In theory, yes, you can put whatever size motor you want in there. Properly geared, torque will follow. For instance, if you have a 2L engine that makes 100 hp and 100 tq at 1000 rpms, you could replace it with a 1L engine that makes 100hp and 50tq at 2000 rpms and gear it down by a factor of 2. You will then be simulating 100hp and 100tq after the gear reduction.

One of the reasons tractor engines (like big rig diesels) are so low power is because of reliability. It would be easy to put good heads, better intake, bigger cam, and better exhaust on a tractor engine and make its output more akin to what its displacement suggests, but you would lose a ton of reliability. Like big rig diesels that displace 12L and make only 400hp at 1800 rpm. They could easily make 2000 hp, but they would fall apart at 100k instead of lasting a million miles or more.

rcutclif
rcutclif GRM+ Memberand Reader
9/23/14 1:38 p.m.

I just did about 10 pullups in a little less than one minute.

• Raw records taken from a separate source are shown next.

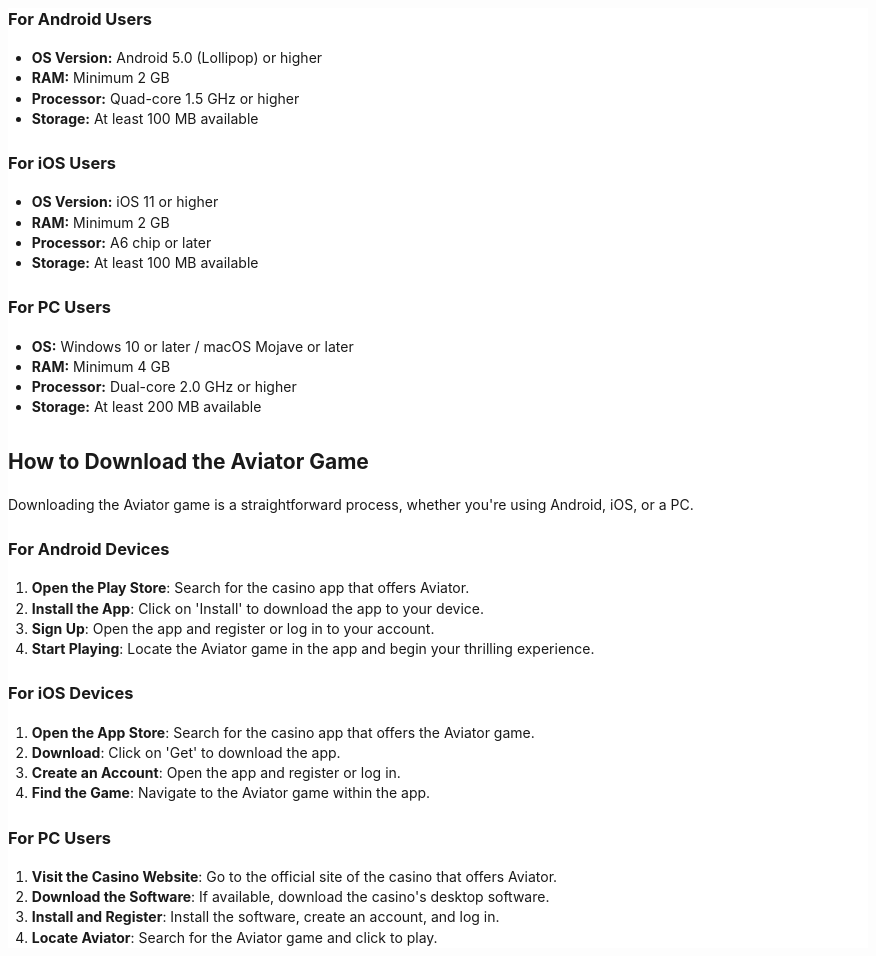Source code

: ### For Android Users

-   **OS Version:** Android 5.0 (Lollipop) or higher
-   **RAM:** Minimum 2 GB
-   **Processor:** Quad-core 1.5 GHz or higher
-   **Storage:** At least 100 MB available

### For iOS Users

-   **OS Version:** iOS 11 or higher
-   **RAM:** Minimum 2 GB
-   **Processor:** A6 chip or later
-   **Storage:** At least 100 MB available

### For PC Users

-   **OS:** Windows 10 or later / macOS Mojave or later
-   **RAM:** Minimum 4 GB
-   **Processor:** Dual-core 2.0 GHz or higher
-   **Storage:** At least 200 MB available

## How to Download the Aviator Game

Downloading the Aviator game is a straightforward process, whether
you\'re using Android, iOS, or a PC.

### For Android Devices

1.  **Open the Play Store**: Search for the casino app that offers
    Aviator.
2.  **Install the App**: Click on \'Install\' to download the app to
    your device.
3.  **Sign Up**: Open the app and register or log in to your account.
4.  **Start Playing**: Locate the Aviator game in the app and begin your
    thrilling experience.

### For iOS Devices

1.  **Open the App Store**: Search for the casino app that offers the
    Aviator game.
2.  **Download**: Click on \'Get\' to download the app.
3.  **Create an Account**: Open the app and register or log in.
4.  **Find the Game**: Navigate to the Aviator game within the app.

### For PC Users

1.  **Visit the Casino Website**: Go to the official site of the casino
    that offers Aviator.
2.  **Download the Software**: If available, download the casino\'s
    desktop software.
3.  **Install and Register**: Install the software, create an account,
    and log in.
4.  **Locate Aviator**: Search for the Aviator game and click to play.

HP = lift 33,000 lbs 1 foot in 1 minute. So, I lifted 2000 lbs (my 200lb body, times 10 pull ups) about 1.5 feet (estimating my difference in vertical position from pull up bottom to pull up top). 2k times 1.5 equals 3k, so I lifted a little less that 1/10th of 33,000 lbs 1 foot in a little less than 1 minute. I estimate I do pull ups at about 1/10th of a HP (and, I can only keep this up about a minute).

Torque = lever arm times force at 90 degree angle. I have a lever-arm (between my shoulder and elbow) about a foot long. Again, if I weigh about 200lbs, that makes my max torque about 200 ft lbs.

Even with all the gearing in the world, I will not be able to plow a field using my biceps as quick as a 22HP/100 ft lbs tractor can. (In fact, if I was in shape enough to keep at the pullups indefinitely, I estimate it would take me about 220 times as long, ha!)

Horsepower is what you are comparing, but lower-rpm/wider-band torque does have some (already mentioned) real world advantages in terms of using the HP.